To all an easy fast, promise of good year

At sundown tomorrow, we will enter the longest day of our Jewish year.
Yom Kippur is an odd one, a singular one as our holidays and holy days go. Many of those help us remember historic events, while others mark seasonal milestones. But this one, alone, depends on us for existence. It is, indeed, US.
By the time we rise together for the traditional Kol Nidre, we (at least should) have made our personal peace with everyone we may have offended during the past year. We should be fully cleansed of our own personal sins by the miracle of forgiveness through our own participation; we are now ready to stand as a people and pray to God as one for the divine forgiveness of us all.
I always look around my shul at this instant, wondering which of those I see will not be granted another year of life, to rise with us next year. I don’t believe those who must answer the final call are selected for that last journey because they are sinners; their attempts at personal repentance have surely been as good as mine or better, and I don’t discount the possibility that I myself may be among 5779’s missing. But I sense a kind of beyond-our-understanding randomness as I also see in memory those who were standing along with me last year but are no longer present. Those now gone were an amalgam of behaviors; they encompassed all.
Then those heavy words sing out, first in beautiful solo, and then again with all of us contributing our varied voices. If I were not awe-struck at this moment, I would never be. Three times, the Kol Nidre, and as the last sound fades away, I am already missing it. Will I be one of those granted another year in which I can stand and hear its glory once more? Every year, I listen more closely and carefully, and sing with more fervor, hoping this will not be my last time, but putting my heart and soul into it as though it might be…
Let’s be honest: The day drags. (Remember? It is indeed the longest day of the Jewish year!) It is next to impossible to remain totally spiritual with a growling stomach and an increasingly dry throat or tongue. From childhood until I graduated from college, I attended a synagogue that put heavy wooden blocks over all the fountains and sinks in the building, in the event of any cases of congregational deprivation desperation. I never heard of anyone trying to sneak a sip; I never heard of anyone fainting, either. Because any shul that goes to such an extent in honoring this law was also certain — as mine was — to recognize medical needs and those of specific ages and life conditions: No small child, pregnant or nursing woman, or anyone of any age with a condition that ruled against the total fast would have been applauded — but would rather have been remonstrated against — for trying to carry it out. After all, the law is the law, always of fairness and compassion.

- [Tasks]
1. In the Yom Kippur essay, what did the synagogue the writer attended until college graduation place over the building's fountains and sinks?
2. Carry on the Yom Kippur essay from its final sentence, keeping its reflective first-person tone.

[Collected data entries]
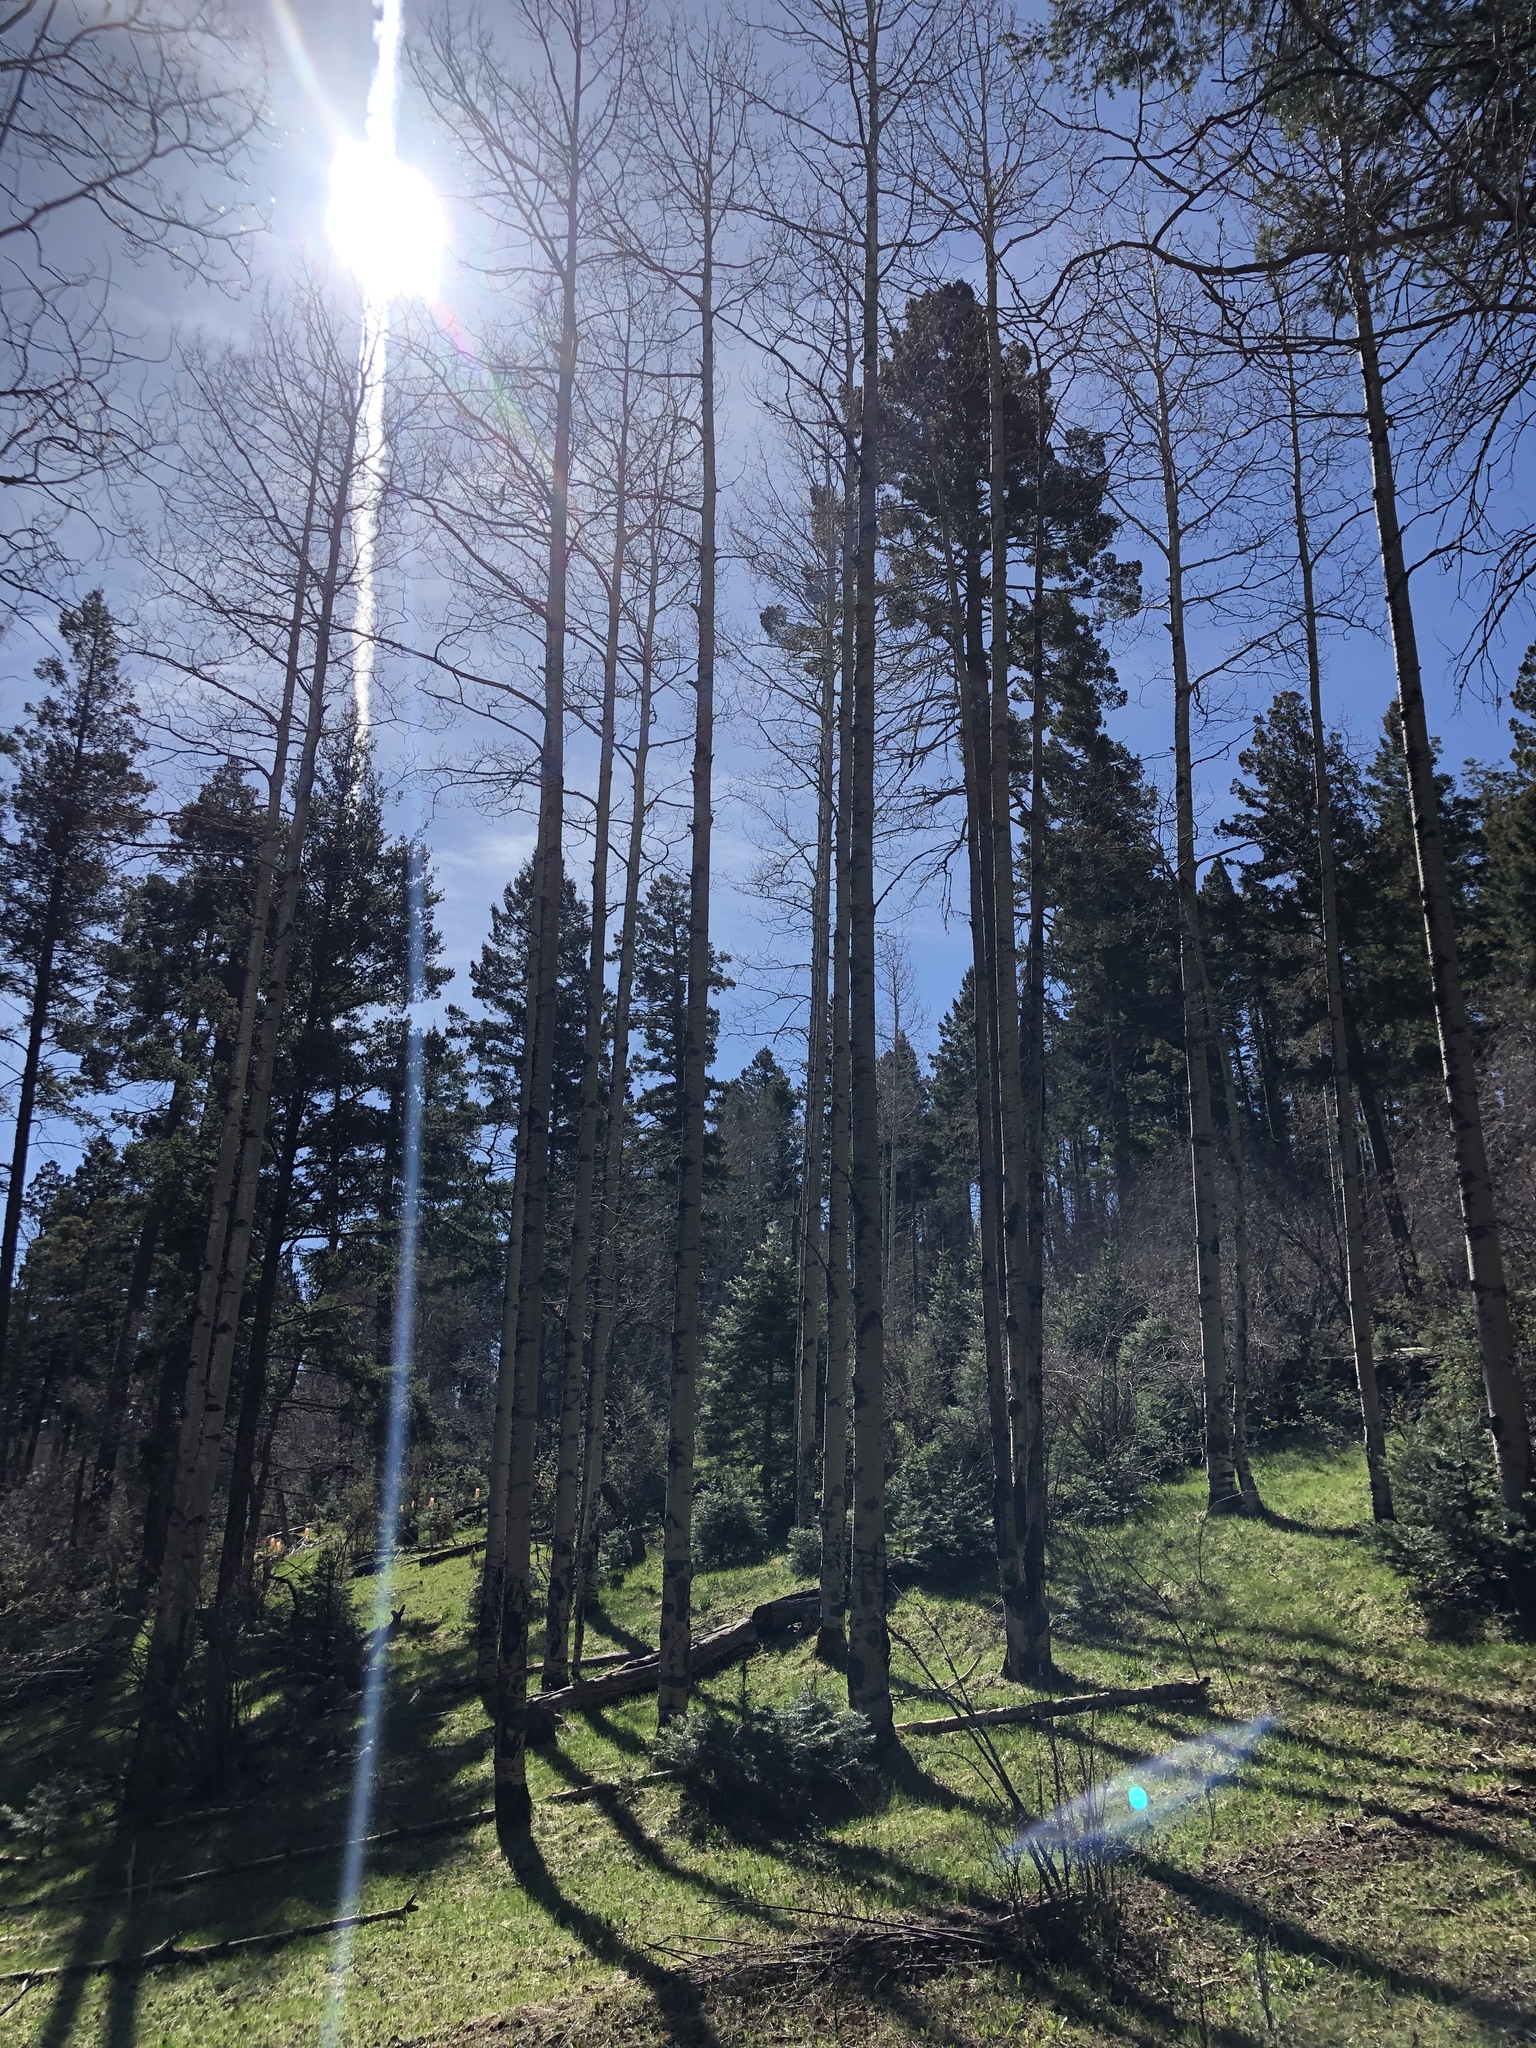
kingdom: Plantae
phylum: Tracheophyta
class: Magnoliopsida
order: Malpighiales
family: Salicaceae
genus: Populus
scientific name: Populus tremuloides
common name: Quaking aspen
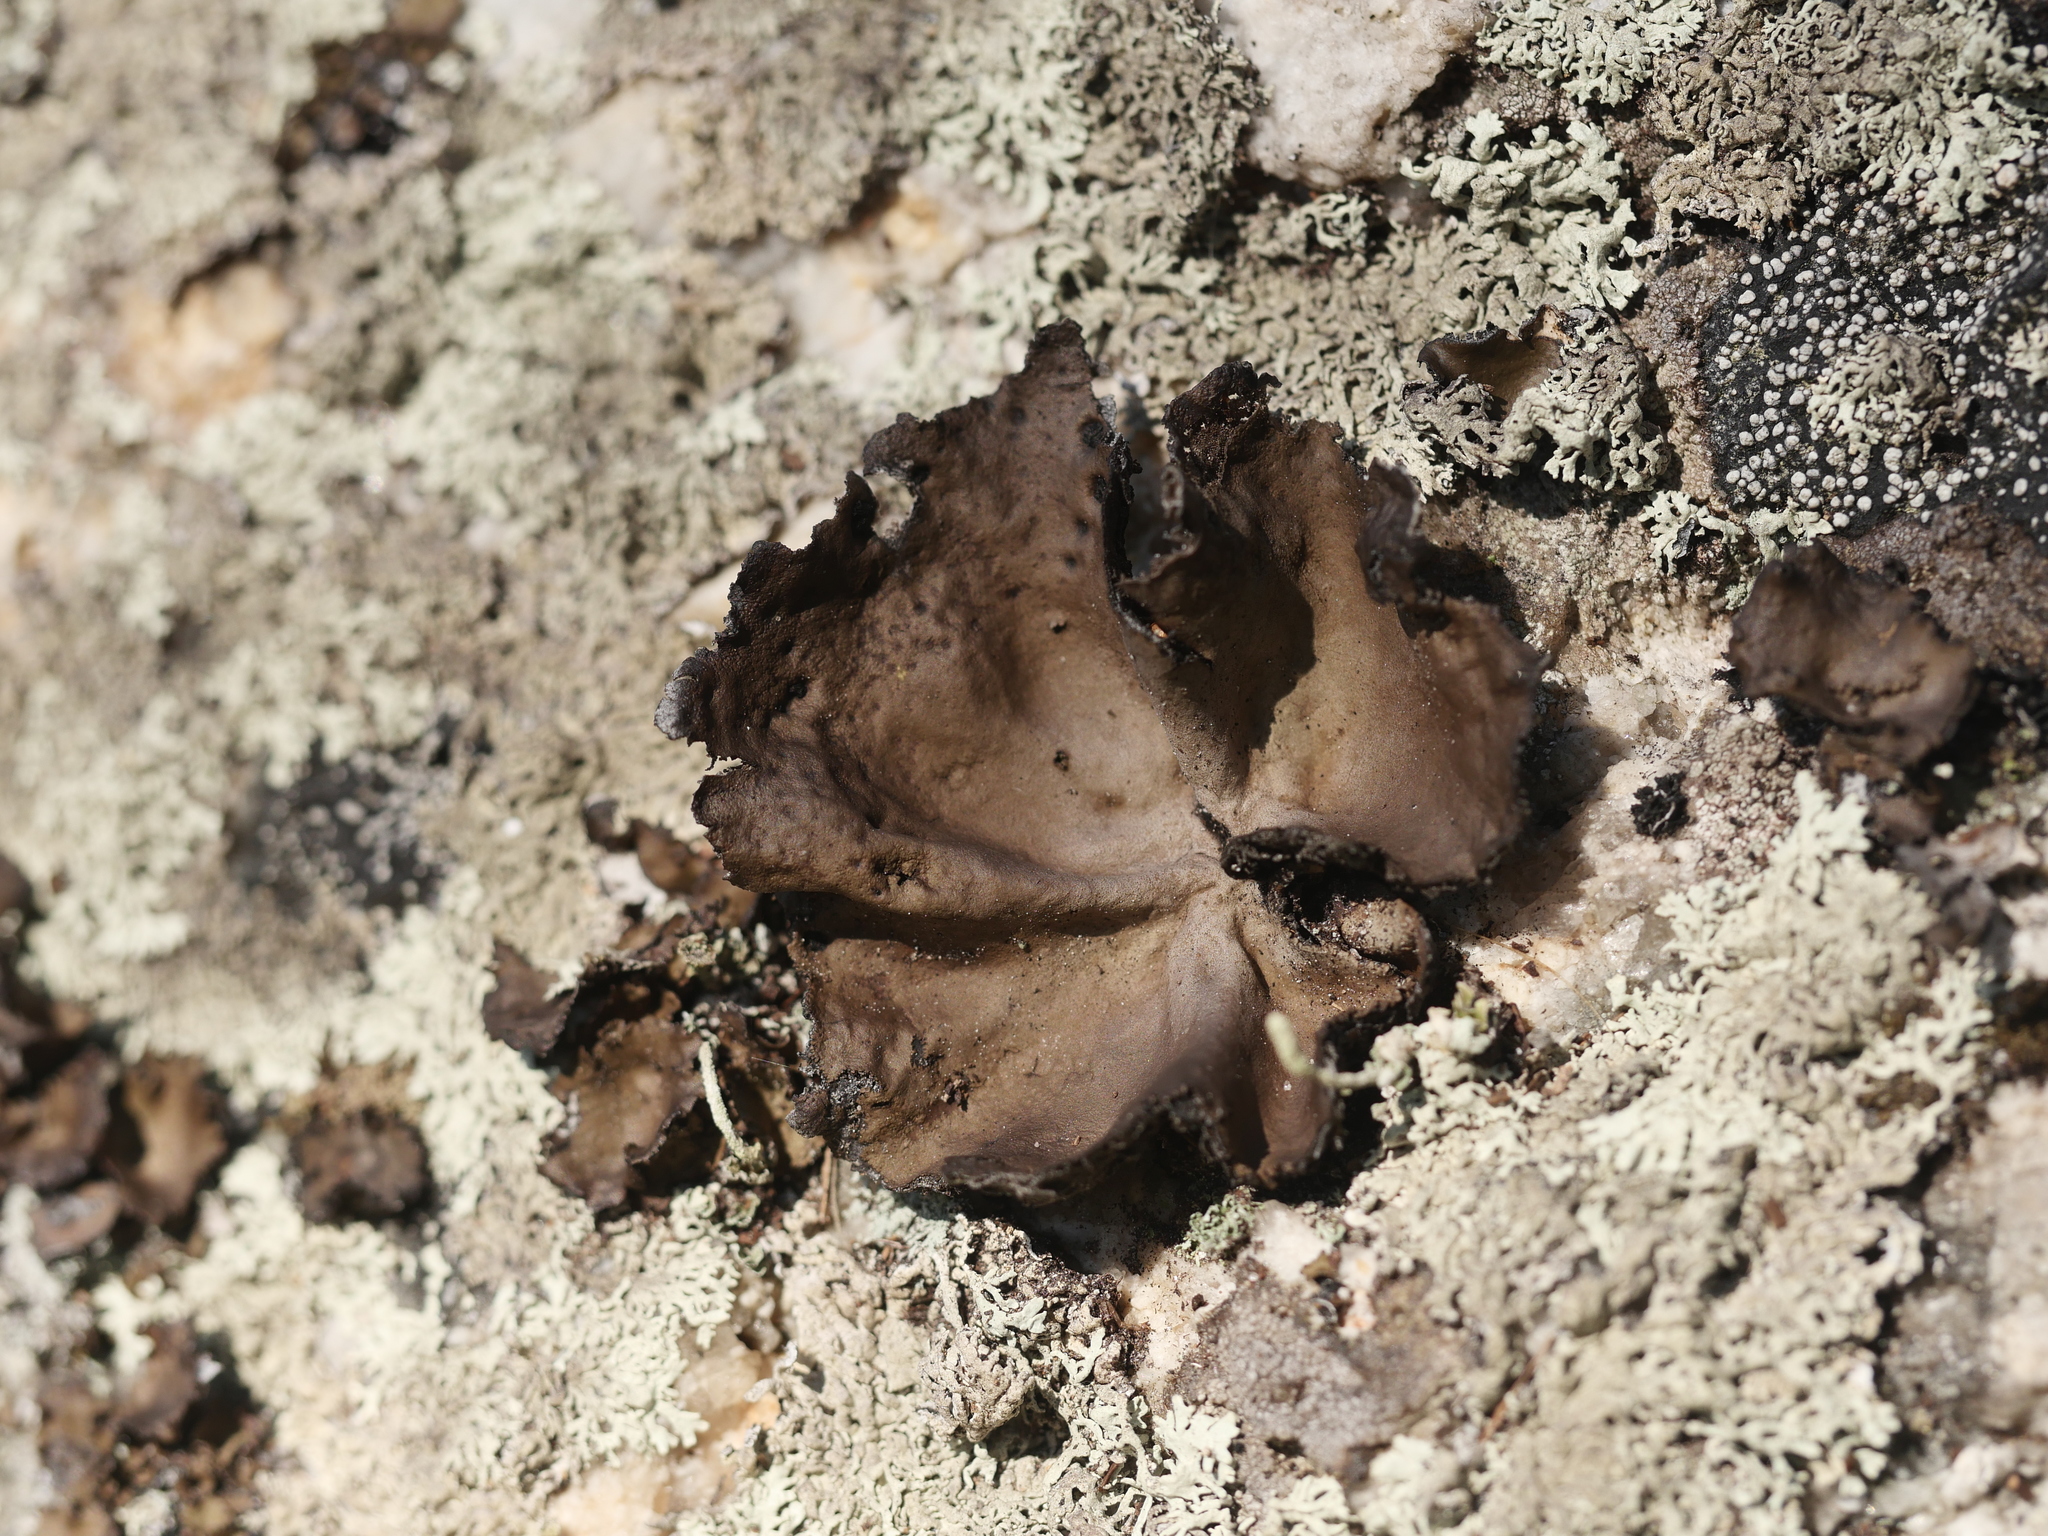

- [Exercise answers]
1. Heavy wooden blocks.

2.
Memories from one of those days: I had a college boyfriend whose mother invited me to break the fast at their family home. But I refused her request to leave early — not before I heard that last great shofar blast. My relationship with her son dissolved soon afterward. That same Yom Kippur, exiting later with the crowd, I heard one young man hustle up another: “Hey, bub — holiday’s over. Gimme a cigarette.” There are all kinds of Jews among us…
These days, my shul’s bimah is crowded with past presidents as the Kol Nidre is sung to begin the last long day, and the whole congregation joins in a welcome break-the-fast meal as it ends. A “dayenu” time! I wish all of you such a time, after an easy fast, with the much-hoped-for promise of a good year to come.